Apoptosis Mechanisms

  • Characteristics of Apoptosis

    • Apoptosis is a programmed cell death process characterized by distinct morphological changes: cell shrinkage, chromatin condensation, nuclear fragmentation, and the formation of apoptotic bodies that are phagocytosed by surrounding cells with no inflammatory response.

    • This process is critical for development, tissue homeostasis, and the elimination of damaged or potentially harmful cells.

  • Caspases

    • Caspases are cysteine proteases that serve as key executors of apoptosis. Once activated in a cascade manner, they cleave specific substrates within the cell, leading to structural and biochemical alterations that result in cell death.

    • The initiator caspases (e.g., Caspase-8, Caspase-9) respond to apoptotic signals, whereas effector caspases (e.g., Caspase-3, Caspase-7) carry out the death program. Apoptotic signaling pathways are tightly regulated by a balance of pro-apoptotic and anti-apoptotic signals.

Cancer and Cell Cycle Dysregulation

  • Cancer Development

    • Cancer arises from the accumulation of mutations in genes that regulate the cell cycle, apoptosis, or DNA repair. These mutations can be inherited, induced by environmental factors, or arise spontaneously.

    • Oncogenes, which promote cell division, and tumor suppressor genes, which inhibit it, must maintain a balance; otherwise, dysregulation leads to cancerous growth.

    • Specific viruses such as HPV can inactivate tumor suppressor proteins like p53 and pRb, leading to unrestricted cell proliferation and the formation of tumors.

  • Retinoblastoma

    • This cancer of the retina is associated with the loss of functional pRb, leading to uncontrolled proliferation of retinal cells. It can be hereditary (often bilateral) with early onset, or sporadic (usually unilateral), resulting from somatic mutations in the RB gene.

Genetic Regulation of Apoptosis

  • C. elegans as a Model Organism

    • The nematode C. elegans has significantly advanced our understanding of apoptosis through the identification of genes such as ced-3 and ced-9, which are essential for the execution and inhibition of apoptosis, respectively.

    • Mutations in ced-3 lead to a lack of programmed cell death, demonstrating the importance of apoptosis in development.

  • Triggers for Apoptosis

    • Apoptosis can be initiated by internal signals such as DNA damage detected by p53 or pRb.
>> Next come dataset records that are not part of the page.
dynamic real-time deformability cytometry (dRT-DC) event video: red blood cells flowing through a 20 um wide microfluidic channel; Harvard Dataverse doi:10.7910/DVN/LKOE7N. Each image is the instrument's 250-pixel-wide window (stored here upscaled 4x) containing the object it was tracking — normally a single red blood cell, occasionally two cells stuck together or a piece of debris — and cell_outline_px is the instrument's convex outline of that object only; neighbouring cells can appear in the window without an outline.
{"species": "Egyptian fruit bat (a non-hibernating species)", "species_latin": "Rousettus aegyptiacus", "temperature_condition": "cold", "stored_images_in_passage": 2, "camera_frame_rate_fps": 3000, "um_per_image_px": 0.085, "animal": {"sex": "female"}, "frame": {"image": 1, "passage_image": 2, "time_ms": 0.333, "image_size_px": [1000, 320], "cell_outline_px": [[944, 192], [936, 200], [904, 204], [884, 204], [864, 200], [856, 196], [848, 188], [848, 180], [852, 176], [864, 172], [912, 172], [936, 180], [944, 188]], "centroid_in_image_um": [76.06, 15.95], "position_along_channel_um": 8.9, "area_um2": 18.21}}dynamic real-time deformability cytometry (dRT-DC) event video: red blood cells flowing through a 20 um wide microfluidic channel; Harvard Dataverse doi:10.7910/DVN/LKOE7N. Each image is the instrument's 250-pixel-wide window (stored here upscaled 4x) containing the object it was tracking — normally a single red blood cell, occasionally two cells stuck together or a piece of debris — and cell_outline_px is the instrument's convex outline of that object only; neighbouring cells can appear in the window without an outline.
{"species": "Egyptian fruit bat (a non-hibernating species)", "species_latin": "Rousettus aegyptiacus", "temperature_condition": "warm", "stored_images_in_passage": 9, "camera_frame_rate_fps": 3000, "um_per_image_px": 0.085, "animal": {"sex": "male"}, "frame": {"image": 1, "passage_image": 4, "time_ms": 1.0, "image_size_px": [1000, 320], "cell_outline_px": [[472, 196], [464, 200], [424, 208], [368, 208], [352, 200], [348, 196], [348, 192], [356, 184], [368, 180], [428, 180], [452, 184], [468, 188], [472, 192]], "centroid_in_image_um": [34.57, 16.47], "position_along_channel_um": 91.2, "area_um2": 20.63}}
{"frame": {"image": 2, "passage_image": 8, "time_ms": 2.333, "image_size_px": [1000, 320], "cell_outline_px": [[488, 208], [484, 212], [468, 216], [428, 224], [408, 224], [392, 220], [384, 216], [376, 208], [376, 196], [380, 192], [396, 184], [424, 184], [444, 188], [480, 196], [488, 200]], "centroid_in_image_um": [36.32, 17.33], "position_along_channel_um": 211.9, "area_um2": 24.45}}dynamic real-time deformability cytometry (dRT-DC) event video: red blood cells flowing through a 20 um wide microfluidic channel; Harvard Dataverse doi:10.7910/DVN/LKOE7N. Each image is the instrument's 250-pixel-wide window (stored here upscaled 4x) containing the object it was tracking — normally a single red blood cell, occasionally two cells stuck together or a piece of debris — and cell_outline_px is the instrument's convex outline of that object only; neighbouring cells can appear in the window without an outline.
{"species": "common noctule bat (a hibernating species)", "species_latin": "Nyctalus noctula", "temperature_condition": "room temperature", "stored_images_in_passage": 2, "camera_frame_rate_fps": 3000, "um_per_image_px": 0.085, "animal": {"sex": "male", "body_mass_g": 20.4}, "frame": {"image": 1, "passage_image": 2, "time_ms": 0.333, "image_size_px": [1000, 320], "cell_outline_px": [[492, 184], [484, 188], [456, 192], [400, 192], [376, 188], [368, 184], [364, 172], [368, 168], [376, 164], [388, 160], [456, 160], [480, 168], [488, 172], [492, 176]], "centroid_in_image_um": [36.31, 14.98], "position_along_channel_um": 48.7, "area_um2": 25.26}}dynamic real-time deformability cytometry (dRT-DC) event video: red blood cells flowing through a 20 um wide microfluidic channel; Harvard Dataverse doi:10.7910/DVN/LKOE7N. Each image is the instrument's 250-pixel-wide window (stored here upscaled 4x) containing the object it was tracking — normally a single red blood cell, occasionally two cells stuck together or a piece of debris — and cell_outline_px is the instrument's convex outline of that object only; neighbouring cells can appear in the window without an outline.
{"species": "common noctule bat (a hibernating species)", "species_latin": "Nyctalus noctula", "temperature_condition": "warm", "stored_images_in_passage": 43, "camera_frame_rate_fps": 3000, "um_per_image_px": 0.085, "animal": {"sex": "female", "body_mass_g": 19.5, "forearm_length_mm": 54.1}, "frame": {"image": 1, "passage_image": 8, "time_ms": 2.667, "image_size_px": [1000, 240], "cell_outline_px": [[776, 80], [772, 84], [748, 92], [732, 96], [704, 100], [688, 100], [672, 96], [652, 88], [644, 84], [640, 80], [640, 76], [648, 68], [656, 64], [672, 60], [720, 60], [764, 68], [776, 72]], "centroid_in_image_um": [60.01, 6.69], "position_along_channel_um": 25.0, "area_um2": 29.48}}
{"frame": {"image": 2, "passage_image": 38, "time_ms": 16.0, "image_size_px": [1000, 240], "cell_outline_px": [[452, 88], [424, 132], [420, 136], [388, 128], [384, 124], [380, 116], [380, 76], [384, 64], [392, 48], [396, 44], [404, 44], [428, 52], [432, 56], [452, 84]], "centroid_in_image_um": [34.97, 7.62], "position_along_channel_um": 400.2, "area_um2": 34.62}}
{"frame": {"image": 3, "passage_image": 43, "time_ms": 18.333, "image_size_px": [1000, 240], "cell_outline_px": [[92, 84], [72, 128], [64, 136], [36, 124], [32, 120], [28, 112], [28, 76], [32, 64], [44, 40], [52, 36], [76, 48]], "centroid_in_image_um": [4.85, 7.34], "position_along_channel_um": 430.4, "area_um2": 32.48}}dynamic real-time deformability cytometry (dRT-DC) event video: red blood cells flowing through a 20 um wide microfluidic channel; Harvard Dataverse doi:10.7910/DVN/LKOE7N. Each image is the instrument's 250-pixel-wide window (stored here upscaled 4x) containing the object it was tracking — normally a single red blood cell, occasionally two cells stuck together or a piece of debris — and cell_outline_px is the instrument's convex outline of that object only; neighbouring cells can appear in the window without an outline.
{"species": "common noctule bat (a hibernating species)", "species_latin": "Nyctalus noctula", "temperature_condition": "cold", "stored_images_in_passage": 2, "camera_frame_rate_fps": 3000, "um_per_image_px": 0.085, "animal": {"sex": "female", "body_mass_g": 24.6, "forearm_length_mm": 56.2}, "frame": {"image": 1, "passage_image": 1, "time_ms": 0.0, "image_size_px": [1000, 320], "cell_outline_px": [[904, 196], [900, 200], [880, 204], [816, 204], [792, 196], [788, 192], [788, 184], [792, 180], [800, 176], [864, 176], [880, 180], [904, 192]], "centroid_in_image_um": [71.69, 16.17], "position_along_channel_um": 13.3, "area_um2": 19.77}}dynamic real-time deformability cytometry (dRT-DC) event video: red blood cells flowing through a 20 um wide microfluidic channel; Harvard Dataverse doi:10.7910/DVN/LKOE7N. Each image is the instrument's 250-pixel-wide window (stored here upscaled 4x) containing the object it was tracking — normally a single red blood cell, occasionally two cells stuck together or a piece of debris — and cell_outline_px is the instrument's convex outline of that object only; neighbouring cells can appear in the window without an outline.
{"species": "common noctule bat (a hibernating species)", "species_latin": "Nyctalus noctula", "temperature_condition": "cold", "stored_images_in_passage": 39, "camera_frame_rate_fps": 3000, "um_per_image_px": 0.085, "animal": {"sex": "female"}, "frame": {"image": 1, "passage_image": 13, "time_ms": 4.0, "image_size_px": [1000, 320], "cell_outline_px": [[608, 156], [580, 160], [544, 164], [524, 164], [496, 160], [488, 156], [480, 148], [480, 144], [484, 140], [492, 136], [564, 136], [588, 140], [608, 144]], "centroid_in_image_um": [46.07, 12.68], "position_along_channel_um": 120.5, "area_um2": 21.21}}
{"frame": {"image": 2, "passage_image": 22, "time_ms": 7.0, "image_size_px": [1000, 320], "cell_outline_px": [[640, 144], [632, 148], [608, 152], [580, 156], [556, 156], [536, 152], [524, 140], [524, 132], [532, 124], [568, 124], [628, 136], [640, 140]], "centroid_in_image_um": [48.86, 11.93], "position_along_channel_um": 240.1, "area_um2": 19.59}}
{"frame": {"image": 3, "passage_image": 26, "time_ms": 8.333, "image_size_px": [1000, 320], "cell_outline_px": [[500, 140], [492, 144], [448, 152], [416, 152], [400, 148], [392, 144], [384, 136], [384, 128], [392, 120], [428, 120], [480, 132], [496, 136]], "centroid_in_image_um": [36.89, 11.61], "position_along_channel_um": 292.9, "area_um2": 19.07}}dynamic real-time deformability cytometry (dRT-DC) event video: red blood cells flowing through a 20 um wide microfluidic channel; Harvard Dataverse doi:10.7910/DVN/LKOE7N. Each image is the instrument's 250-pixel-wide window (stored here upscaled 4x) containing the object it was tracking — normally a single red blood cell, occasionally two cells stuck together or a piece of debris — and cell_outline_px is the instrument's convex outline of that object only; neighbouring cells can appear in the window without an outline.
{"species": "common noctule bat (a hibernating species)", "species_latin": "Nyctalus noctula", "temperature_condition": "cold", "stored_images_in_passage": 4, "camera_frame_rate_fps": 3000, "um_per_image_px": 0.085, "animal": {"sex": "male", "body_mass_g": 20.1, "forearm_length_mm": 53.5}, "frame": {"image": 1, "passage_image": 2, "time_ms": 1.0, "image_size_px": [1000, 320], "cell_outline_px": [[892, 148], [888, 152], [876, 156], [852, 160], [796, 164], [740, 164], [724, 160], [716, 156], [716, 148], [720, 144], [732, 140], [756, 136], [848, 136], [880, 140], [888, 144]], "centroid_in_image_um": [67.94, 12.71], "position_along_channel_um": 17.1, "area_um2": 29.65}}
It can also be provoked by external stressors like radiation, toxins, hypoxia, and loss of survival signals from neighboring cells. These pathways highlight the cell's ability to respond to both intrinsic and extrinsic cues.

Conclusion and Future Perspectives

  • Therapeutic Potential

    • Ongoing research aims to explore gene therapy strategies targeting p53 to restore its function in cancer treatment, potentially re-establishing the normal checkpoints that inhibit uncontrolled cell growth.

    • Insights into the apoptotic pathways may lead to innovative approaches for developing cancer therapies and regenerative medicine by manipulating cell survival and death.

Notable Nobel Prizes Related to the Cell Cycle and Apoptosis

  • 1988: Leland Hartwell, Tim Hunt, and Sir Paul Nurse were awarded for their discoveries of key regulators of the cell cycle, shedding light on how cells control their division.

  • 2002: Sydney Brenner, H. Robert Horvitz, and John E. Sulston received the prize for their work in genetic regulation of organ development and programmed cell death, paving the way for understanding how apoptosis functions at a molecular level.